OK...I'm tired due to a night of v broken sleep (DS feeding every half hour!), so I am probably feeling disproportionately fecked off but....
DH can be so thoughtless. This morning told him how tired I was, and that I was hungry. BIG hint for him to make me some breakfast (maybe even bring it to me in bed). All he said was 'go and get some breakfast then'.
So we came downstairs and he started getting breakfast for himself and DD. They were having cereal, and I wanted toast. He didn't even offer to put any toast on for me or make a cup of tea! I make breakfast (and every other meal) every fecking day. I was in a huge huff by this stage, making it v obvious as I stropped around the kitchen.
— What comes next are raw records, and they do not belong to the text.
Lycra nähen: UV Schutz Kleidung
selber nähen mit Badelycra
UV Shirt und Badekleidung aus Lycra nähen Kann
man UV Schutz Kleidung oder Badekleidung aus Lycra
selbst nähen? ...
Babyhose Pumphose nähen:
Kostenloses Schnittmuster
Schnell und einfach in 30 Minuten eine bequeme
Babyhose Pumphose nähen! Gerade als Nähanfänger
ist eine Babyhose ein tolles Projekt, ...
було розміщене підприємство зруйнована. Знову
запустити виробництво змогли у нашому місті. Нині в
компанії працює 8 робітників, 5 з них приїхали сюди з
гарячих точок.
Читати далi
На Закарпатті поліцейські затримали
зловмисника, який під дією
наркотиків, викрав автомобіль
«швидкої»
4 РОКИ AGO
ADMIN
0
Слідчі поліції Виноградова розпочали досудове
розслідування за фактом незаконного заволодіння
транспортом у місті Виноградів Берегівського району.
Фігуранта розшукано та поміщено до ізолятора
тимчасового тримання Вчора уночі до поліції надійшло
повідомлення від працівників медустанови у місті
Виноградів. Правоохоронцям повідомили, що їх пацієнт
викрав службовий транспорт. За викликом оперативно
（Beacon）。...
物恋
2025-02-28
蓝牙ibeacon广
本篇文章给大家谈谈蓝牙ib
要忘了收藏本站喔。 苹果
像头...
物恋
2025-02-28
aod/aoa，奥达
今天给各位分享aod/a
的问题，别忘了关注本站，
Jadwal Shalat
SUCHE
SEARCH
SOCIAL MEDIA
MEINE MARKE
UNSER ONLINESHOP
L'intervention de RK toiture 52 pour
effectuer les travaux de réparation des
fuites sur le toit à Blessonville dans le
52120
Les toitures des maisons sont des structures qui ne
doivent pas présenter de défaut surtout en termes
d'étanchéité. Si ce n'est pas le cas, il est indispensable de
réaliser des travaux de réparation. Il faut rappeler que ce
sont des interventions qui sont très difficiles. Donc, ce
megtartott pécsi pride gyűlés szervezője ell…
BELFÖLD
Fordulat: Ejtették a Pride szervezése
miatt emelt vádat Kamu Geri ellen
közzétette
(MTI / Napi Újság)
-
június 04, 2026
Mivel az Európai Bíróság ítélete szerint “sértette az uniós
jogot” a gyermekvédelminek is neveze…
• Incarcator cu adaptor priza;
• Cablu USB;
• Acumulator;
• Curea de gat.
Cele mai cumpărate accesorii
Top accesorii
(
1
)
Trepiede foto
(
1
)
Eventually told him what I was annoyed about...plus moaned about the complete lack of 'me-time'. His response - 'well I do look after the kids so you can have a bath on your own at the weekend'. Well woo bloody hoo! Aren't I the most pampered wife in the world .
I feel soo taken for granted. I know for a fact that he won't bother doing anything for Valentine's Day. He never gets me flowers or does anything remotely romantic.
I've tried spelling it out to him many times, but to no avail.
I feel like a drudge.
PS - generally we have a great time, and I love the fecker really, but I needed to get that off my chest.